[[ Source extract open ]]

The Souther Hillman Furay Band (SHF) was a country rock supergroup led by singer-songwriters Richie Furay (Buffalo Springfield, Poco), Chris Hillman (The Byrds, The Flying Burrito Brothers, Manassas), and J. D. Souther (Longbranch Pennywhistle, noted songwriter for Linda Ronstadt and the Eagles). The band recorded two albums during the mid-1970s before breaking up due to disagreements and personality conflicts between the members.

History
The band was formed in 1973 at the suggestion of David Geffen, then head of Asylum Records.  Hillman brought three other former members of Manassas to the group: keyboardist/flutist Paul Harris, percussionist Joe Lala, both of whom had also worked with Barnstorm; and pedal steel guitarist Al Perkins, who had also played with the Flying Burrito Brothers. The septet was rounded out by Jim Gordon, a noted session drummer and former member of Derek and the Dominos and Traffic.

The band had a substantial hit in 1974 with its self-titled first album, which was certified gold, and the single "Fallin' in Love" (US #27).  However, during the recording of that album, and influenced by Perkins, Furay converted to evangelical Christianity.  Tensions among the members increased, and Gordon, who may have been experiencing the onset of schizophrenia, left the band and was replaced by Ron Grinel.   In the midst of this chaos, SHF's 1975 album Trouble in Paradise was not critically well received.  Soon after, the group disbanded and its namesake members continued on their solo careers.

[[ Source extract closed ]]
[[ Dataset extract open ]]

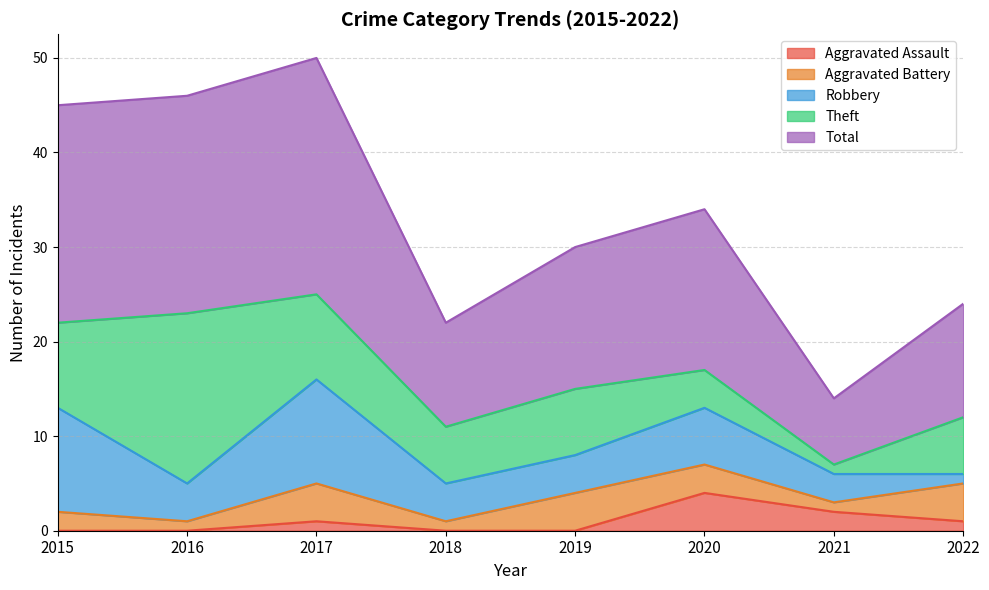

At which label does Theft reach its peak?

2016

[[ Dataset extract closed ]]

* _How to complete this task_: Continue the account of the Souther Hillman Furay Band from the point where it stops.

* _Answer to the exercise_:
Discography

Albums
The Souther-Hillman-Furay Band (Asylum Records, 1974) US #11, Gold, AUS #58
Trouble in Paradise (Originally on Asylum Records now available on Line Records, 1975) US #39, AUS #100

Singles
"Fallin' in Love" (1974) (Asylum) (US Billboard #27)
"Safe at Home" / "Border Town" (1974) (US Cash Box #80)
"For Someone I Love" / "Move Me Real Slow" (1975)
"Mexico" / "Move Me Real Slow" (1975)
"Trouble In Paradise" (1975)

Members
J.D. Souther - vocals, guitar, drums
Chris Hillman - vocals, bass, mandolin
Richie Furay - vocals, guitar
Paul Harris - keyboards, flute
Al Perkins - guitar, pedal steel, dobro
Joe Lala - percussion
Jim Gordon - drums (1973–74)
Ron Grinel - drums (1975–76)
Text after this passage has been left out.